The dish does not appear in Jeffrey's will but it is described in that of his grand-daughter Henrietta Louisa, Countess Pomfret in the following bequest: "I give to my granddaughter Hennrietta Anne Dawson my great wrought silver dish” Henrietta died in childhood.
Very little silver of this grandeur survives from this period. The significance of the dish can be compared to the great wine cistern of 1677 bearing the maker's mark of Thomas Jenkins in the Victoria and Albert Museum (Vanessa Brett, The Sotheby's Directory of Silver 1600-1940 1986, no 469) or the pair of great two handled fountains at Welbeck Abbey (E. Alfred Jones, Catalogue of Plate belonging to the Duke of Portland, K.G, G.C.V. 0. at Welbeck Abbey, 1935, p. 85, pl. XI). Another comparison might be the lavishly chased pair of Charles II wall sconces at Burghley House (Burghley House, Silver Exhibition 1984, p. 34).

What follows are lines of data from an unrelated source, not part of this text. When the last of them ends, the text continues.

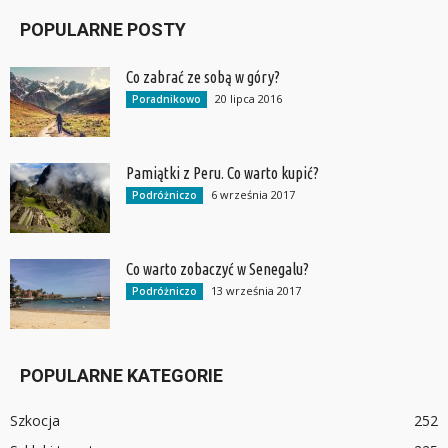
POPULARNE POSTY
Co zabrać ze sobą w góry?
20 lipca 2016
Poradnikowo
Pamiątki z Peru. Co warto kupić?
6 września 2017
Podróżniczo
Co warto zobaczyć w Senegalu?
13 września 2017
Podróżniczo
POPULARNE KATEGORIE
Szkocja
252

Its stature can also be compared to that of some of the Royal chapel plate such as the massive silver-gilt feathered flagons (Timothy Schroder, Silver and the Church 2004, p. 24, pl. 37) or a large heavily chased alms dish from the Westminster Abbey (op. cit., p. 23, no. 360. The Armory museum of the Kremlin in Moscow also contains some pieces of grand Restoration display plate given to Tsar Alexei Mikhailovich by the Earl of Carlisle as gifts from Charles II. These include a flagon or pilgrim bottle of 1663 by Robert Smythier (Barry Shifman and Guy Walton (editors), Gifts to the Tsars 1500-1700, 2001, pp. 243-4, no. 64, a pair of standing cups by Francis Leake (p. 242, no. 63) and a fruit dish of 1663 with maker's mark TH (p. 245, no, 65), Charles Oman (The English Silver in the Kremlin 1557-1663, 1961, no. 27) illustrates one of a pair of great livery pots bearing the maker's mark HG of 1663. What all of these pieces have in common with this dish is that they were made to create an overwhelming sense of wealth and grandeur and to impress the viewer with the status of the owner.
Natalie Siselina (English Silver Treasures from the Kremlin, 1991, p. 130) describes the vigorous floral decoration that originated in Holland during the 1650s which this dish and Kremlin plate have in common: "Fashionable silver began to be embossed with ornamentation of a naturalistic character consisting of outsized flowers (most often double tulips and poppies and foliage. Tightly packed decoration could not have corresponded better to the English love for covering a surface with ornamental motifs. The new approach to ornamentation had a telling effect not only in the change to a larger scale but also in the reinforcement of its own characteristic element. The entire surfaces of the Charles ll articles are filled with the same pattern that almost smothers their form ...Peculiar to English silversmiths is the depiction of animals alongside the plants...".